» Provided passage:
--------------------------------------------------
Let $$W$$ be number of available workers and $$S$$ the number of shifts. Let $$c_i$$ be the cost of paying worker $$i = 1, \ldots, W$$ to work one day. Let $$r_j$$ be the required number of workers to cover shift $$j = 1, \ldots, S$$. We assume each worker can work a single consecutive set of shifts in the two-week period.

First, let's write down the mathematical formulation of the model of the workforce problem where workers must work consecutive shifts. We define the following variables:

• $$x_{ij}$$ is $$1$$ if worker $$i = 1, \ldots, W$$ works shift $$j = 1, \ldots, S$$, $$0$$ otherwise
• $$z_{ij}$$ is $$1$$ if worker $$i = 1, \ldots, W$$ works shift $$j = 1, \ldots, S$$ but not the previous shift, $$0$$ otherwise.

Then, we model the problem as follows. This approach is inspired by a modeling technique in the unit commitment problem, where generators are switched "on" for a consecutive set of time periods.
--------------------------------------------------
» Plotted data images:
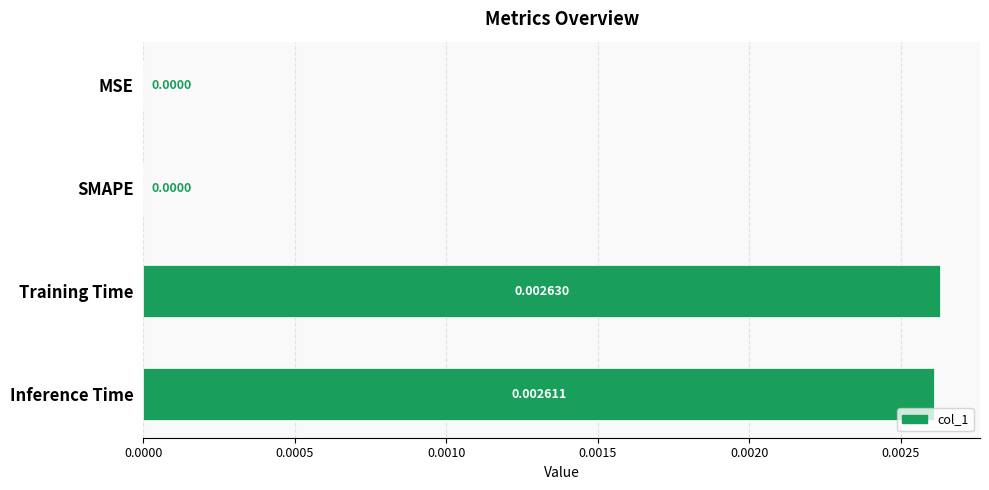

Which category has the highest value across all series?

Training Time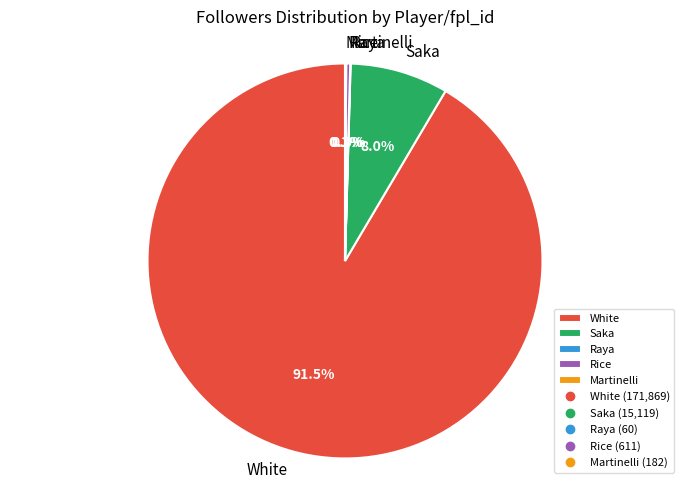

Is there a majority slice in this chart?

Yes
--------------------------------------------------
» Task to complete: According to the text on the workforce shift model, which problem inspired the modeling approach?

» Written answer: The unit commitment problem